Ashby, Wiener and such other early systems researchers as Warren McCollough and John von Neumann, were deeply interested in feedback and adaptive systems. Robotics is a direct outgrowth of their work, and modern control theory owes much to their research. Their ideas of homeostasis, adaptivity, redundancy and modularity have now reached a wider audience, and system thinking today almost universally considers means for maintaining functionality in the face of accidental or intentional system damage as well as means for adapting to changes in environmental conditions and even system goals.
Innovating New Systems
Advanced planning for new products and services should be thought of from the outset as system planning. Approached this way, the benefits of systems thinking will accrue naturally.  1. Question the level of the project. Just as system elements are components of systems, systems may be subsystems of larger systems. Designing an automobile as a system may be right – or perhaps the right level should be higher: treating the automobile as a component of an automotive transportation system embodying new concepts for roadways, global positioning systems and control technologies. Or perhaps the right level should be lower: treating the automobile as the environment for an automotive passenger support system focusing on the driver and passengers, their comfort, activities and performance on a journey.
2. Establish the functions the system must perform. Determine modes of operation, activities to be performed in each, and the functions required within them. The resulting Function Structure will guide research into the nature of problems at the subsystem, component and part levels and will suggest trial ideas that, with modifications and refinements, may become elements of the final system.
3. Organize the functions for conceptualization.
Create a new framework re-associating functions on the basis of their likelihood of finding solution together (see my article:
Organizing for Innovation
). This kind of organization places functions together that ought to be seen together to inspire innovative, multifunctional solutions. The new structure – I call it an Information Structure – becomes a road map to a creative, cohesive system.
4. Innovate relationships as well as entities.
A system is made up of interacting or interdependent entities. Relationships in modern thinking go far beyond inputs and outputs. In concert with the innovation of component entities, relationships should be studied for what they could be and how they affect the entities they associate. This can lead to changing entities to effect better relationships: What changes could be made to A to make it work better with B? With B to make it work better with A? With both to create an improved relationship?

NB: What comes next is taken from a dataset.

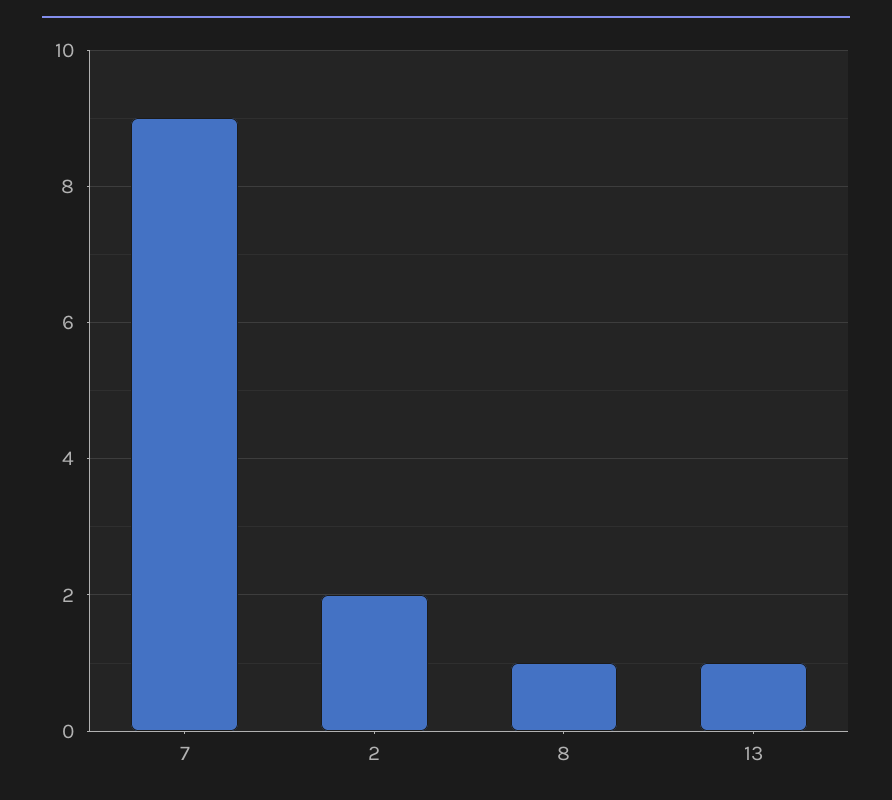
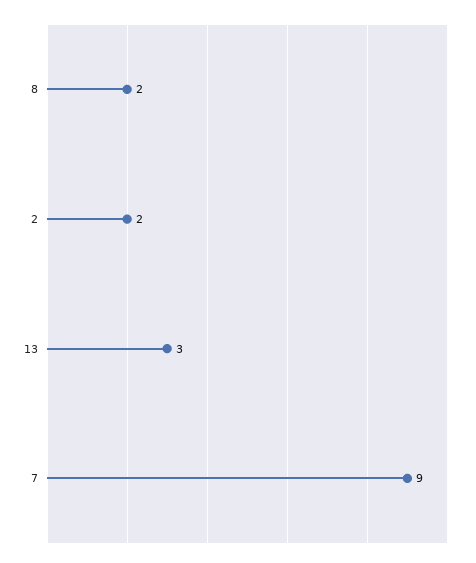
8: 1 -> 2
13: 1 -> 3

5. Design the system to use adaptive strategies.
Adaptivity has great value in enabling a system to maintain operations in a changing environment. It also can enable a system to change strategy and tactics to achieve changing goals. A system that can adapt can fit present needs of a range of users – and can evolve as well to meet needs yet unrecognized.
The Value of Systems Thinking
Good planning can have substantial impact on system life cycle. Figure 3 displays a system’s generalized life cycle as a sine curve. Plotted as investment/return over time, the system exists first as investment while under development. When it enters the market, it returns a profit, reaching a zenith as it reaches its greatest audience and then diminishing as it nears the end of its life cycle.

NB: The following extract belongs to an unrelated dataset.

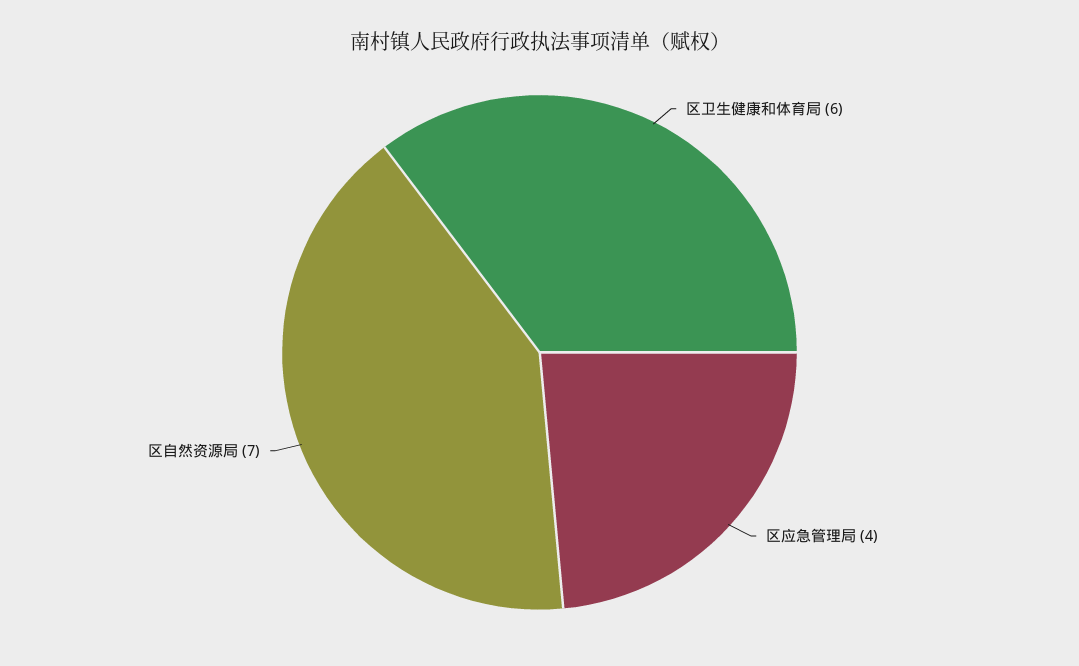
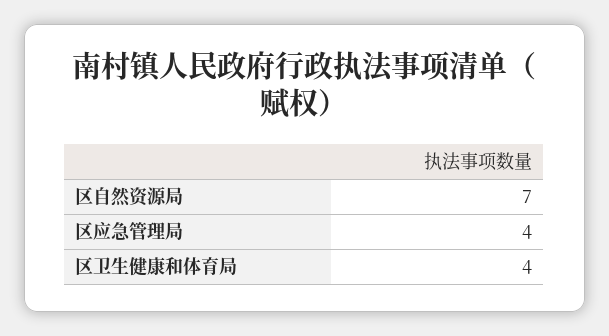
区卫生健康和体育局: 6 -> 4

A simple sine curve, of course, would put any company out of business. Profit must exceed investment. But any such curve can be altered dramatically for the better with thoughtful planning.

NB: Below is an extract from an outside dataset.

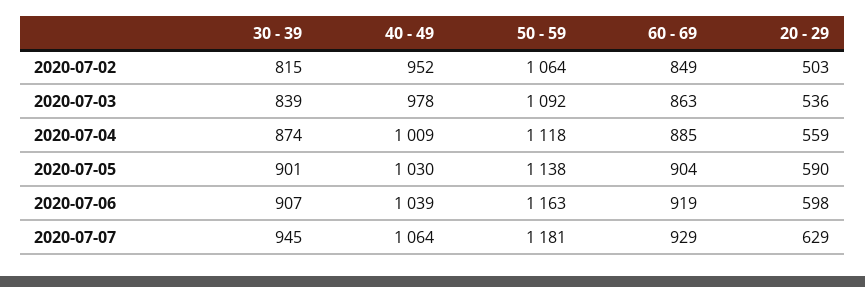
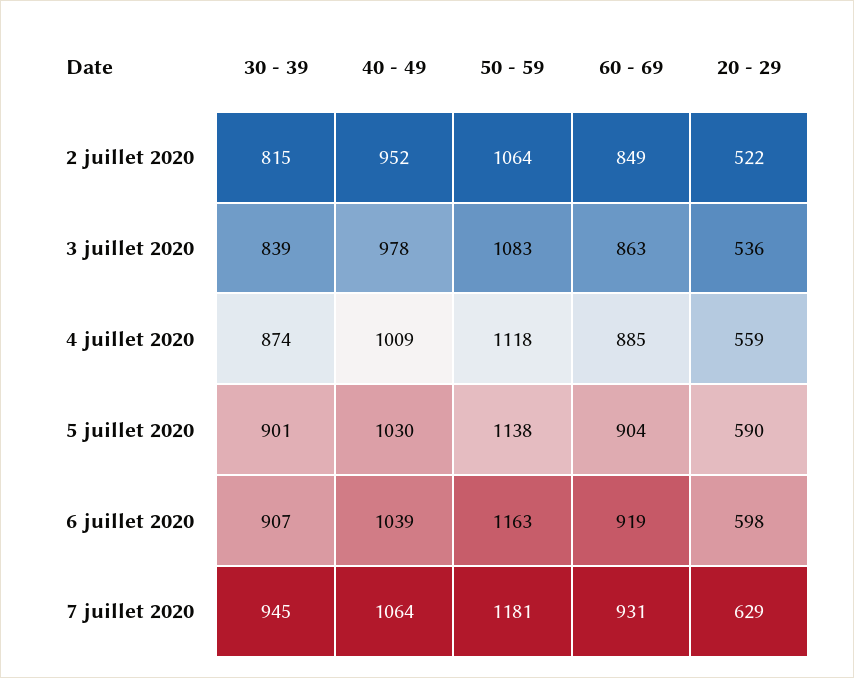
20 - 29, 2020-07-02: 503 -> 522
50 - 59, 2020-07-03: 1092 -> 1083
60 - 69, 2020-07-07: 929 -> 931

First, the development period can be shortened by the application of modern planning and design prototyping. Second, value in the market can be increased through the application of user-centered planning and design methods. Customers will pay more for well-planned, well-designed and well-produced products.
Third, of specific interest to this discussion, time in the market can be substantially increased through the treatment of a product or service as a system. Systems are hard to copy and hard to compete against. Crafted carefully, a system solution provides complex, multifunctional services that can fit individual needs and adapt to changing conditions and goals.